Dr. Milliner teaches across the range of art history with an eye for the prospects and pitfalls of visual theology. He holds an M.A. & Ph.D. in art history from Princeton University, and an M.Div from Princeton Theological Seminary. His scholarly specialization is Byzantine and medieval art, with a focus on how such images inform contemporary visual culture. He is a three-time appointee to the Curatorial Advisory Board of the United States Senate, and winner of Redeemer University’s Emerging Public Intellectual Award.
Lecture dates and titles:
October 3, 2019 – “The Sign of Jonah”
Respondent: CAPT David Iglesias, Jean and E. Floyd Kvamme Associate Professor of Politics and Law; Director, Wheaton Center for Faith, Politics and Economics
In conversation with Chesterton’s The Everlasting Man, the first lecture in this series focuses on paintings of underwater panthers, mythological beings from the Native American people of the Great Lakes. In making way for settlers, forced Midwestern Indian removals embodied this swallowing monster. Today, however, Native painting is being revived, a Renaissance in which Christianity plays a surprisingly prominent, if neglected, role.
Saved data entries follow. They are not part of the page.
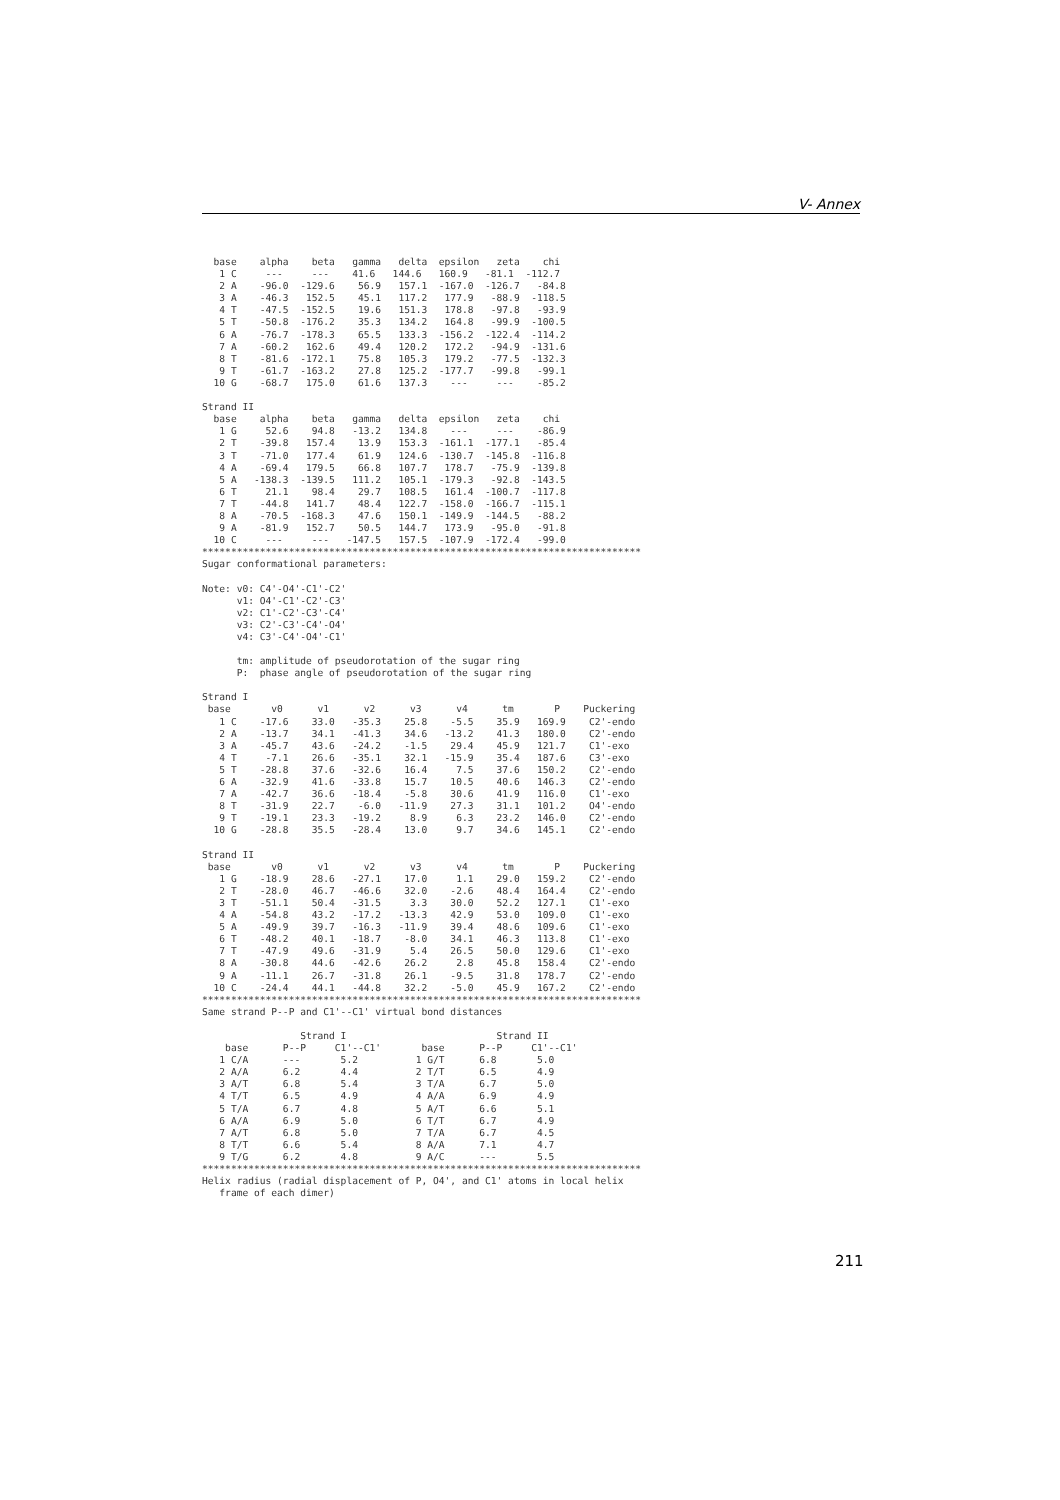V- Annex
  base    alpha    beta   gamma   delta  epsilon   zeta    chi
   1 C     ---     ---    41.6   144.6   160.9   -81.1  -112.7
   2 A    -96.0  -129.6    56.9   157.1  -167.0  -126.7   -84.8
   3 A    -46.3   152.5    45.1   117.2   177.9   -88.9  -118.5
   4 T    -47.5  -152.5    19.6   151.3   178.8   -97.8   -93.9
   5 T    -50.8  -176.2    35.3   134.2   164.8   -99.9  -100.5
   6 A    -76.7  -178.3    65.5   133.3  -156.2  -122.4  -114.2
   7 A    -60.2   162.6    49.4   120.2   172.2   -94.9  -131.6
   8 T    -81.6  -172.1    75.8   105.3   179.2   -77.5  -132.3
   9 T    -61.7  -163.2    27.8   125.2  -177.7   -99.8   -99.1
  10 G    -68.7   175.0    61.6   137.3    ---     ---    -85.2

Strand II
  base    alpha    beta   gamma   delta  epsilon   zeta    chi
   1 G     52.6    94.8   -13.2   134.8    ---     ---    -86.9
   2 T    -39.8   157.4    13.9   153.3  -161.1  -177.1   -85.4
   3 T    -71.0   177.4    61.9   124.6  -130.7  -145.8  -116.8
   4 A    -69.4   179.5    66.8   107.7   178.7   -75.9  -139.8
   5 A   -138.3  -139.5   111.2   105.1  -179.3   -92.8  -143.5
   6 T     21.1    98.4    29.7   108.5   161.4  -100.7  -117.8
   7 T    -44.8   141.7    48.4   122.7  -158.0  -166.7  -115.1
   8 A    -70.5  -168.3    47.6   150.1  -149.9  -144.5   -88.2
   9 A    -81.9   152.7    50.5   144.7   173.9   -95.0   -91.8
  10 C     ---     ---   -147.5   157.5  -107.9  -172.4   -99.0
****************************************************************************
Sugar conformational parameters:

Note: v0: C4'-O4'-C1'-C2'
      v1: O4'-C1'-C2'-C3'
      v2: C1'-C2'-C3'-C4'
      v3: C2'-C3'-C4'-O4'
      v4: C3'-C4'-O4'-C1'

      tm: amplitude of pseudorotation of the sugar ring
      P:  phase angle of pseudorotation of the sugar ring

Strand I
 base       v0      v1      v2      v3      v4      tm       P    Puckering
   1 C    -17.6    33.0   -35.3    25.8    -5.5    35.9   169.9    C2'-endo
   2 A    -13.7    34.1   -41.3    34.6   -13.2    41.3   180.0    C2'-endo
   3 A    -45.7    43.6   -24.2    -1.5    29.4    45.9   121.7    C1'-exo
   4 T     -7.1    26.6   -35.1    32.1   -15.9    35.4   187.6    C3'-exo
   5 T    -28.8    37.6   -32.6    16.4     7.5    37.6   150.2    C2'-endo
   6 A    -32.9    41.6   -33.8    15.7    10.5    40.6   146.3    C2'-endo
   7 A    -42.7    36.6   -18.4    -5.8    30.6    41.9   116.0    C1'-exo
   8 T    -31.9    22.7    -6.0   -11.9    27.3    31.1   101.2    O4'-endo
   9 T    -19.1    23.3   -19.2     8.9     6.3    23.2   146.0    C2'-endo
  10 G    -28.8    35.5   -28.4    13.0     9.7    34.6   145.1    C2'-endo

Strand II
 base       v0      v1      v2      v3      v4      tm       P    Puckering
   1 G    -18.9    28.6   -27.1    17.0     1.1    29.0   159.2    C2'-endo
   2 T    -28.0    46.7   -46.6    32.0    -2.6    48.4   164.4    C2'-endo
   3 T    -51.1    50.4   -31.5     3.3    30.0    52.2   127.1    C1'-exo
   4 A    -54.8    43.2   -17.2   -13.3    42.9    53.0   109.0    C1'-exo
   5 A    -49.9    39.7   -16.3   -11.9    39.4    48.6   109.6    C1'-exo
   6 T    -48.2    40.1   -18.7    -8.0    34.1    46.3   113.8    C1'-exo
   7 T    -47.9    49.6   -31.9     5.4    26.5    50.0   129.6    C1'-exo
   8 A    -30.8    44.6   -42.6    26.2     2.8    45.8   158.4    C2'-endo
   9 A    -11.1    26.7   -31.8    26.1    -9.5    31.8   178.7    C2'-endo
  10 C    -24.4    44.1   -44.8    32.2    -5.0    45.9   167.2    C2'-endo
****************************************************************************
Same strand P--P and C1'--C1' virtual bond distances

                 Strand I                          Strand II
    base      P--P     C1'--C1'       base      P--P     C1'--C1'
   1 C/A      ---       5.2          1 G/T      6.8       5.0
   2 A/A      6.2       4.4          2 T/T      6.5       4.9
   3 A/T      6.8       5.4          3 T/A      6.7       5.0
   4 T/T      6.5       4.9          4 A/A      6.9       4.9
   5 T/A      6.7       4.8          5 A/T      6.6       5.1
   6 A/A      6.9       5.0          6 T/T      6.7       4.9
   7 A/T      6.8       5.0          7 T/A      6.7       4.5
   8 T/T      6.6       5.4          8 A/A      7.1       4.7
   9 T/G      6.2       4.8          9 A/C      ---       5.5
****************************************************************************
Helix radius (radial displacement of P, O4', and C1' atoms in local helix
   frame of each dimer)
211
Following the lecture, there was a reception and book launch/signing for Dr. Christine A. Colón’s Choosing Community: Action, Faith, and Joy in the Works of Dorothy L. Sayers, the third volume in the Hansen Lectureship series published by InterVarsity Press Academic.
February 6, 2020 – “The Cost of Chicago”
Respondent: David Hooker, Professor of Art
The second lecture in this series focuses on Midwestern Native American architecture and sculpture, especially using Chesterton’s book, Resurrection of Rome. Just as Renaissance art revived ancient Greek and Roman aesthetics in Italy, we too are living through a revival of ancient Native American mounds, craft and structure - especially in the Midwest. Perhaps this renders the Great Lakes region worthy of the same love Chesterton lavished on Rome.
October 1, 2020 – “Mother of the Midwest”
Respondent: Dr. Amy Peeler, Associate Professor of New Testament
The third lecture in this series, “Mother of the Midwest" focuses on a particular Virgin Mary as a candidate for this title, a Virgin that surreptitiously conveys the history of Indian removal. G.K. Chesterton’s little-known volume of poems on Mary, The Queen of Seven Swords, offers an unexpected departure point for a multi-cultural Mary, and sheds new light on Mary, especially as she appears in Chicago.